You find out how strong they are
When you put them in hot water.”
(Anonymous)
On so many fronts 2012 challenges each one of us to discover that extra enduring strength. Some say the world is going to end this year. Loud voices are predicting a Euro (and possibly world) recession or even depression. We begin this year with longstanding revolutions, wars and famines. We know there are desperate millions crossing the world and knocking on our doors to find some peace and mere existence. We hear in homes very near and far that mental illness, depression, domestic upheavals and violence are common place and that our helping services struggle to respond. We feel in our bones the rising pain of chronic lifestyle illnesses and infections that baffle our best scientists and science. We stand often helpless as floods and fire and nature ravage us.
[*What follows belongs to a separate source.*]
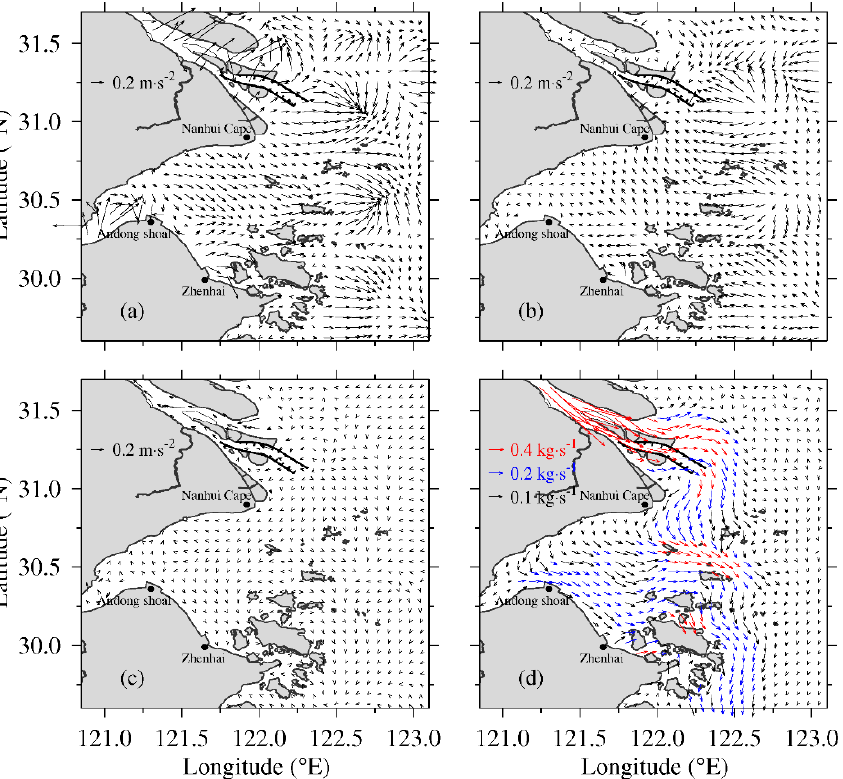
Figure 17. Distribution of tidally averaged barotropic pressure gradient force ( a ), vertically averaged baroclinic pressure gradient force ( b ), resultant force of wind stress and bottom friction ( c ), and the RUSF in the whole layer without baroclinic pressure gradient force ( d ) during neap tide in summer.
What can we do in the face of so much? I am reminded of Shakespeare’s famous saying from Hamlet: “To be or not to be, that is the question: whether ‘tis nobler in the mind to suffer the slings of outrageous fortune, Or to take arms against a sea of troubles…” What is this “to be”, and how can we overcome suffering by the “take of arms” in our lives? The poet Emerson answers clearly and profoundly: “What lies behind us and what lies before us are small matters compared to what lies within us. And when we bring what is within us out into the world, miracles happen.”
All traditions be they philosophical, spiritual, psychological or even military point inward to the greater man or woman within each of us. This ‘being’ we herald in times of valour and often reward with medals and prizes. This ‘beingness’ is an ordinary human capacity that is intrinsically there, like a Seed which can be germinated and nurtured and grown, like a Tree. It is not only within the realm of extraordinary individuals to be heroes and heroines of life. Each of us in our daily lives is called upon moment by moment to make choices and act from a place of compassion, integrity, courage and resolve. Each of us can reach inward and outward and give of our best no matter what our past or current circumstances. And ‘best’ is not about perfection but simply, with each challenge, rising to the occasion and doing what is necessary and called for. When we live this way we live a full life of Capacity and move from the life pattern of victim to that of victor. We may not change the entire world but we certainly can change and charge ourselves, our families and our immediate environs by Being more of ourselves!